Tofu vs. Hotdog: Charting the Evolution of the American Diet Over Time With Google's Latest Gadget

Google Labs has just released the Google Books N-Gram Viewer, and it is fun!

Google Labs has just released the Google Books N-Gram Viewer, and it is fun!

I have to confess to not really understanding the fine mathematical detail behind the term "n-gram," but the resulting graphs simply show the frequency with which words occur within the Google Books database, over time. You can look when and how fast individual words spike and subside in popularity, as well as compare how different words fare against each other, in a reflection of larger linguistic and social changes.

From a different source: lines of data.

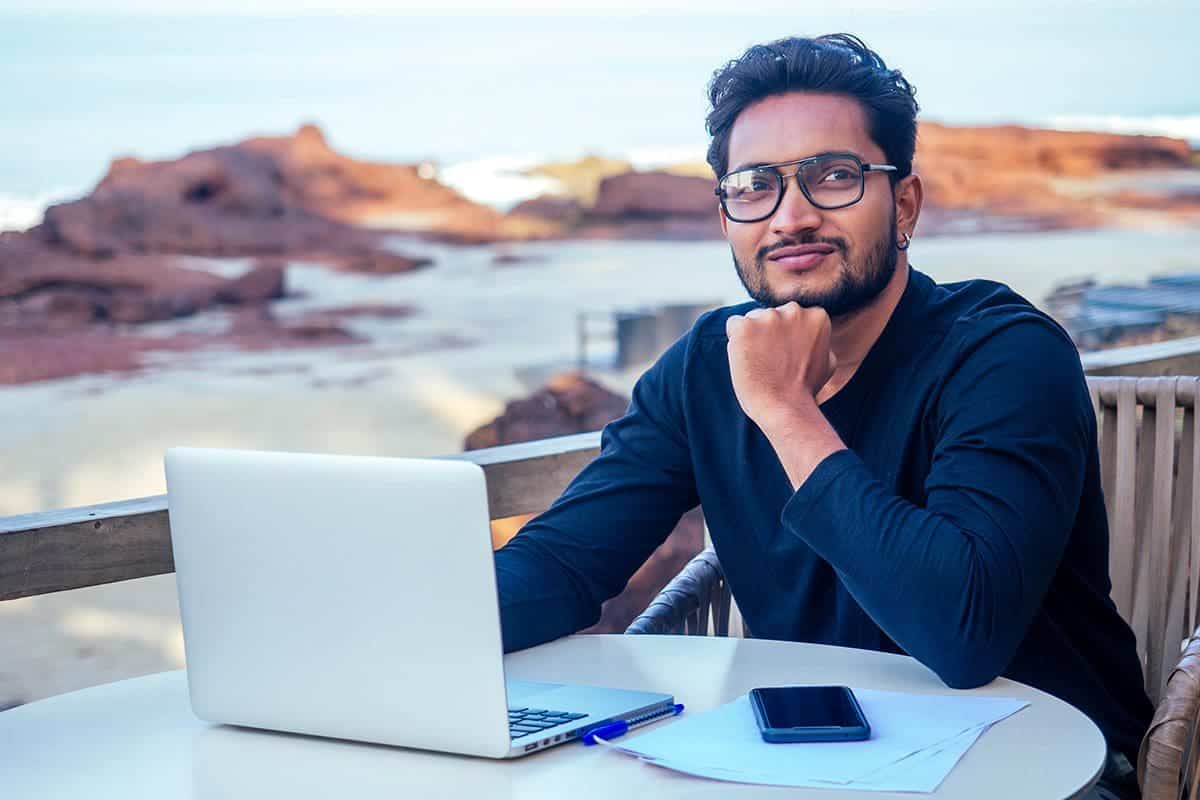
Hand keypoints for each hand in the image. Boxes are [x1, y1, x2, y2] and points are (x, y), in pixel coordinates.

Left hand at [725, 302, 836, 429]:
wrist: (785, 407)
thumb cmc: (805, 390)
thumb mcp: (827, 361)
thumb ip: (820, 341)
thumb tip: (815, 334)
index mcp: (816, 316)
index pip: (791, 316)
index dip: (786, 338)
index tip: (788, 356)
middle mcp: (794, 310)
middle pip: (771, 315)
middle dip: (768, 334)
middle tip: (773, 362)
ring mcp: (768, 317)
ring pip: (752, 320)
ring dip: (752, 338)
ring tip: (760, 363)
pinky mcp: (745, 326)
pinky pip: (733, 325)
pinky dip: (735, 342)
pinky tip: (746, 360)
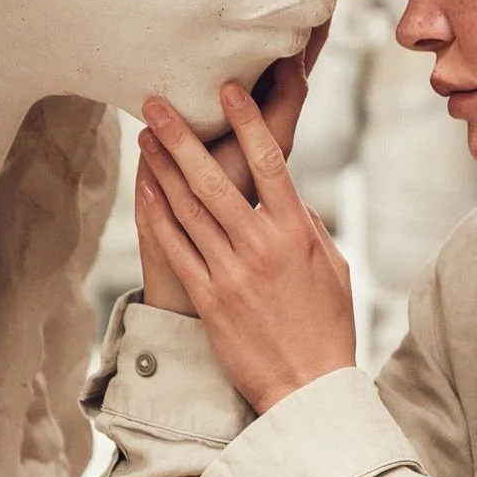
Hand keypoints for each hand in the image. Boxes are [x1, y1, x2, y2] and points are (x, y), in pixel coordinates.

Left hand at [136, 83, 355, 412]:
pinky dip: (157, 215)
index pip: (270, 164)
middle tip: (158, 103)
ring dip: (162, 169)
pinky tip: (144, 189)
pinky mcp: (208, 298)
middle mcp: (261, 248)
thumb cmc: (327, 324)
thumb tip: (284, 192)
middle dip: (183, 138)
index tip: (229, 90)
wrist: (308, 386)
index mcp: (296, 234)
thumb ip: (305, 224)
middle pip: (214, 180)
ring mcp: (230, 273)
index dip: (247, 123)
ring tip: (146, 137)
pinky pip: (176, 248)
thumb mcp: (331, 266)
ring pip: (187, 210)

The San Jose Mercury News rounds up some examples of Google Books N-Gram Viewer uses and findings, from detecting trends in censorship to the pace at which the past is being forgotten:

Trends in censorship can be identified through counts of names. For example, Jewish artist Marc Chagall was mentioned just once in the entire German body of literature from 1936 to 1944, even as his prominence in English-language books grew roughly fivefold. Similar suppression is seen in Russian with regard to Leon Trotsky; in Chinese with regard to Tiananmen Square; and in the U.S. with regard to the "Hollywood Ten," a group of entertainers blacklisted in 1947.

Books forget our past faster with each passing year. The Harvard-Google team tracked the frequency with which each year from 1875 to 1975 appeared and found that references to the past decrease much more rapidly now than in the 19th century. References to "1880" didn't fall by half until 1912—a lag of 32 years—but references to "1973" reached half their peak just a decade later, in 1983.


The Google's engineers and Harvard linguists behind the project have described their approach and the resulting insights as a new science of "culturomics," which they define as "the application of high-throughput data collection and analysis to the study of human culture." As an example the Ngram View landing page shows a pre-generated chart comparing "tofu" and "hot dog" occurrences in books published since 1920 (both increase, but tofu races past hot dog in the early 1980s).

Thus encouraged, I compared all sort of food words, to see what culturomics has to teach us about the American diet in print. The slideshow above is the tip of the iceberg—be warned that it is extremely addictive.